É cediço que não há capitalismo sem livre concorrência, bem como que não há prosperidade sem que exista liberdade para o desenvolvimento de mercados tecnológicos, sobretudo, em um mundo onde cada vez mais as relações econômicas e financeiras adquirem caráter transnacional.
O fato de o Brasil ser um país em fase de desenvolvimento, com milhares de pessoas vivendo abaixo da linha de pobreza, e cujo sistema capitalista é rudimentar, dado a prevalência de oligopólios, deveria servir de alerta para que as autoridades tivessem parcimônia na adoção de medidas contra mercados emergentes que usam tecnologia de ponta. Sobretudo, quando esse mercado possui grande potencial para incluir os menos favorecidos no sistema econômico, gerando emprego e uma distribuição mais igualitária da renda.
Com efeito, o potencial das Fintechs e do mercado de criptoativos para a inclusão dos mais pobres na economia, para o aperfeiçoamento do sistema financeiro, bem como para contribuir com uma queda natural da taxa de juros é reconhecido por inúmeros economistas, sendo, portanto, extremamente prejudicial aos interesses do país, o recente entendimento do ministro do STJ, Marco Aurélio Bellizze, exposto no REsp 1696214, no sentido de que as instituições financeiras teriam direito de fechar contas de seus concorrentes, para proteger o próprio mercado!

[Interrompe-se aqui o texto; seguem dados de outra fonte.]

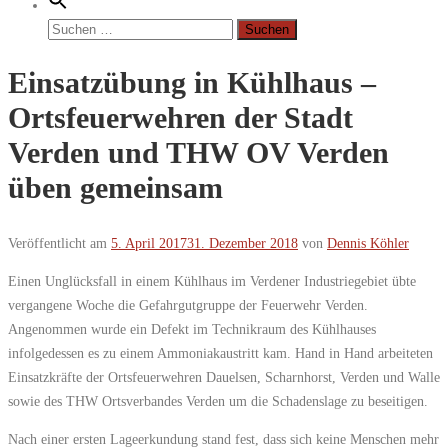
Suchen
nach:
Einsatzübung in Kühlhaus –
Ortsfeuerwehren der Stadt
Verden und THW OV Verden
üben gemeinsam
Veröffentlicht am
5. April 2017
31. Dezember 2018
von
Dennis Köhler
Einen Unglücksfall in einem Kühlhaus im Verdener Industriegebiet übte
vergangene Woche die Gefahrgutgruppe der Feuerwehr Verden.
Angenommen wurde ein Defekt im Technikraum des Kühlhauses
infolgedessen es zu einem Ammoniakaustritt kam. Hand in Hand arbeiteten
Einsatzkräfte der Ortsfeuerwehren Dauelsen, Scharnhorst, Verden und Walle
sowie des THW Ortsverbandes Verden um die Schadenslage zu beseitigen.
Nach einer ersten Lageerkundung stand fest, dass sich keine Menschen mehr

Com o devido respeito, mas referido posicionamento aparentemente viola alguns dos principais fundamentos de um sistema capitalista, os quais foram delineados com magistral brilhantismo por Adam Smith, em seu célebre livro: “a riqueza das nações”.
Todavia, malgrado o retrógrado entendimento exposto no REsp 1696214, o Banco Central do Brasil, a Comissão de Valores Mobiliários, e o Conselho Administrativo de Defesa Econômica, têm adotado posturas totalmente opostas a essa pequena parcela do judicial, em prol do desenvolvimento da tecnologia e da livre concorrência.
E não poderia ser diferente, considerando o potencial que o mercado de criptoativos possui para proporcionar uma distribuição de riqueza mais justa entre os cidadãos, para colocar a taxa de juros em um padrão mais próximo do natural, e para incluir o sistema financeiro brasileiro entre os mais modernos do mundo.
Sendo assim, o objetivo deste breve artigo é criticar no plano acadêmico o voto do ministro Marco Aurélio Bellizze, por meio do estabelecimento de uma comparação com o entendimento do Conselho Administrativo de Defesa Econômica, exposto no mesmo caso relativo à disputa entre instituições financeiras e corretoras de criptoativos.
Instaurou-se no âmbito do CADE um procedimento para investigar se o repentino fechamento da conta das corretoras CoinBR, Mercado Bitcoin, Foxbit, Baziliex, Bitcoin Trade, Walltime, todas atuantes no mercado de criptomoedas, pelos Bancos Bradesco, Sicredi S.A., Banco do Brasil S.A., Itaú Unibanco S.A., Santander S.A., e Banco Inter, teria sido decorrente de práticas anticompetitivas (Conselho Administrativo de Defesa Econômica, 2018).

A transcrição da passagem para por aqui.